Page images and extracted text
------------------------------------------------------------------------

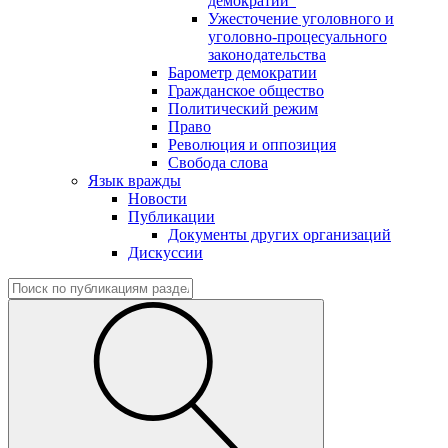
демократии"
Ужесточение уголовного и
уголовно-процесуального
законодательства
Барометр демократии
Гражданское общество
Политический режим
Право
Революция и оппозиция
Свобода слова
Язык вражды
Новости
Публикации
Документы других организаций
Дискуссии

------------------------------------------------------------------------

## EXERCISE GOAL
Print only these lines, exactly: the one containing "Политический режим" and all after it to the end of the entries.

## ANSWER BOX
Политический режим
Право
Революция и оппозиция
Свобода слова
Язык вражды
Новости
Публикации
Документы других организаций
Дискуссии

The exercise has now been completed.